┌─ Texte présenté

Depuis ton premier album, tu as beaucoup évoluer pour en arriver à “Anti-slogan” ...


Ce que je peux dire de l'évolution de mon travail, c'est que le premier album, je l'ai vraiment fait seul chez moi, du début à la fin... J'étais encore dans la Drôme à ce moment-là. Je l'ai même sorti sur mon propre label, pas de distribution, pas de diffusion, etc. C'était vraiment l'expérience de l'autonomie totale, je crois que j'avais besoin de ça. Le second, je l'ai également enregistré à Valence et écrit seul. Sauf que le moment où je l’ai terminé, c'est le moment où je suis venu vivre à Paris. J’ai rencontré Franck Annese de Vietnam, qui est désormais le label qui sort mes disques. Les morceaux lui plaisaient beaucoup, il pensait que ça méritait peut-être de refaire des voix, de le faire mixer par quelqu'un d'extérieur… Enfin d'ouvrir un peu le son en laissant une personne compétente entrer dans le cercle. Évidemment, j’étais partant. Je connais les limites de mon expertise technique sur du mix et puis, fondamentalement, je suis curieux. M’ouvrir à d'autres façons de faire m’intéresse toujours. En tous cas, j'avais besoin de passer par cette première étape solitaire pour être solide. Donc pour « Futurisme », mon second disque, le mixeur Angy Laperdrix est arrivé en fin de parcours et ça a vraiment beaucoup apporté à l’ensemble. Au point que pour le dernier disque, « Anti-slogan », je l’ai intégré dès le début du processus. Je ne voulais pas tout faire seul à nouveau, Angy a été important dès les premières démos. Ça a été plus collaboratif, je ne voulais pas refaire le même disque, ça m’a conduit sur d’autres terrains. C’est une sorte d’ouverture progressive vers les autres, en 3 temps.


Qu’est-ce que ça a changé de fondamental en toi ?


Ce qui est intéressant là-dedans, c’est qu’en travaillant avec Angy et avec des musiciens, ça m’a permis d’affirmer les aspects qui m’importaient le plus: l’écriture et la vision globale. Travailler avec d’autres m’a complètement recentré. Les moments de création, la grâce ou les difficultés qu’ils impliquent, c’est ce que je veux préserver à tout prix. La bulle dans laquelle tu es au moment où tu fabriques des formes est l’un des plus belles îles que je connaisse, même si parfois tu es paumé, seul... Du coup, l’ouvrir à d’autres sans que ça ne modifie les contours, ça demande une solidité, et cette solidité ne vient qu’avec le temps je crois. Il fallait que j’en passe par là pour être tout à fait sûr que c’est ce que je voulais, il fallait vraiment que j’éprouve le travail seul pour pouvoir par la suite ouvrir la porte à d’autres en ayant confiance dans ce que je propose et en faire un terrain de jeux. Maintenant, j’assume davantage ce qui me guide vers l’écriture, ce que je cherche... Impliquer Angy au mix, Mocke à la guitare, Sylvain à la batterie, Olivier ou Steffen à la basse, un orchestre aux cordes, d'autres gens… n’enlève rien aux doutes, je continue toujours de douter sur ce que j’écris, on n'est jamais très sûrs de ce qu'on produit comme formes dans l’absolu, mais le fait de les confronter à d’autres rend tout plus vivant et solide, ça ne peut passer que par là. Donc oui ça a changé un truc.

└─
┌─ Données recueillies

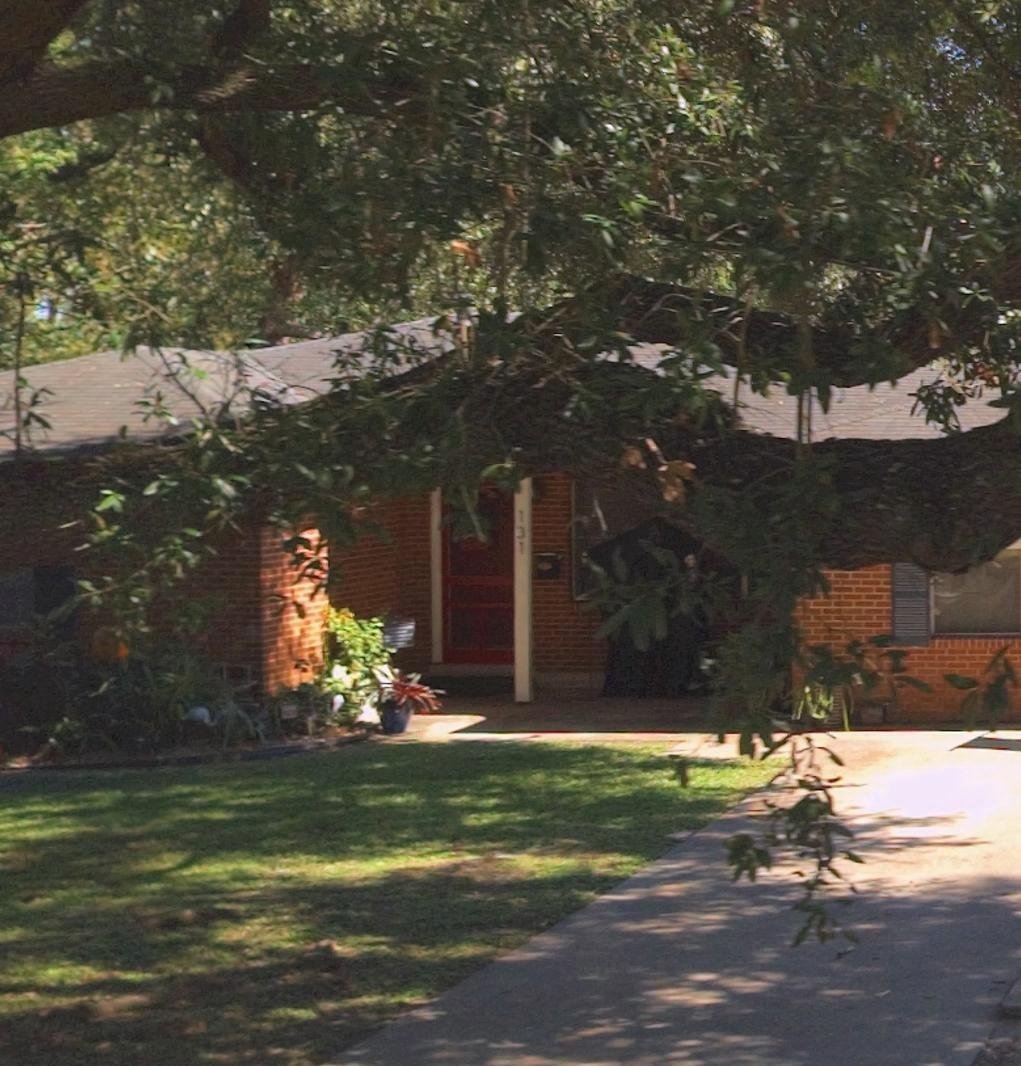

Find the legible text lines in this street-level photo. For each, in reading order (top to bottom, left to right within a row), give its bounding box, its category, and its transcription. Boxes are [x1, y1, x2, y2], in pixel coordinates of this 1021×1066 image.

└─

= Consignes de l'exercice =
**a.** Relevez toutes les personnes désignées par leur nom dans l'entretien sur les albums.
**b.** D'après l'entretien sur les albums, dans quelle ville le deuxième disque a-t-il été enregistré ?
**c.** Donnez la suite de l'entretien sur les albums, à partir de la phrase « Donc oui ça a changé un truc. »

= Réponses données =
**a.** Franck Annese, Angy Laperdrix, Mocke, Sylvain, Olivier, Steffen

**b.** À Valence.

**c.**
Chevalrex. Photo: AuBonDeclic - Marylou (c)

C'est comme si tu avais eu besoin de te définir et maintenant que tu sais bien qui tu es, ce que tu fais, du coup, tu évolues, tu franchis des étapes complémentaires en continuant à picorer...


Oui. Je prends du plaisir à la découverte de nouvelles choses, d’autres méthodes, avis... pour en faire au final ce que je veux.


Ca nous amène à la scène. Qu'est-ce que ça veut dire du coup par rapport à elle, au spectacle... Que devient l'album sur scène ?


Depuis « Anti-slogan », on joue la plupart du temps à 4, avec les 3 musiciens qui ont participé au disque, mais je joue aussi régulièrement en solo. Mon rapport à la scène a évolué en même temps que les disques. Pour « Catapulte », j’ai fait beaucoup de concerts seul, sans avoir la certitude que ça allait passer par là pour moi. Je suis vraiment très attaché à l'écriture, au studio, au fait d’enregistrer.... mais mon rapport au concert n’était pas aussi évident. Même culturellement d'ailleurs, je n'ai jamais été un grand fan des concerts, je préfère écouter les disques chez moi ou ailleurs… Du coup, une vraie question se posait, comment faire avec mes chansons et mes aspirations ? Assez vite, heureusement, j'ai découvert un vrai plaisir. Il y a un truc sans filet, on s'expose directement et ça rejoint finalement le fait de s’ouvrir dont je parlais tout à l’heure. Ce qui m'intéresse aujourd’hui, au-delà de l'écriture, c'est justement m'exposer, confronter mon travail à d’autres personnes. L'espèce de tension que ça créait de dire certains mots, des mots le plus souvent assez intimes et qui me reflètent pour la plupart, c’est toujours assez excitant et enrichissant.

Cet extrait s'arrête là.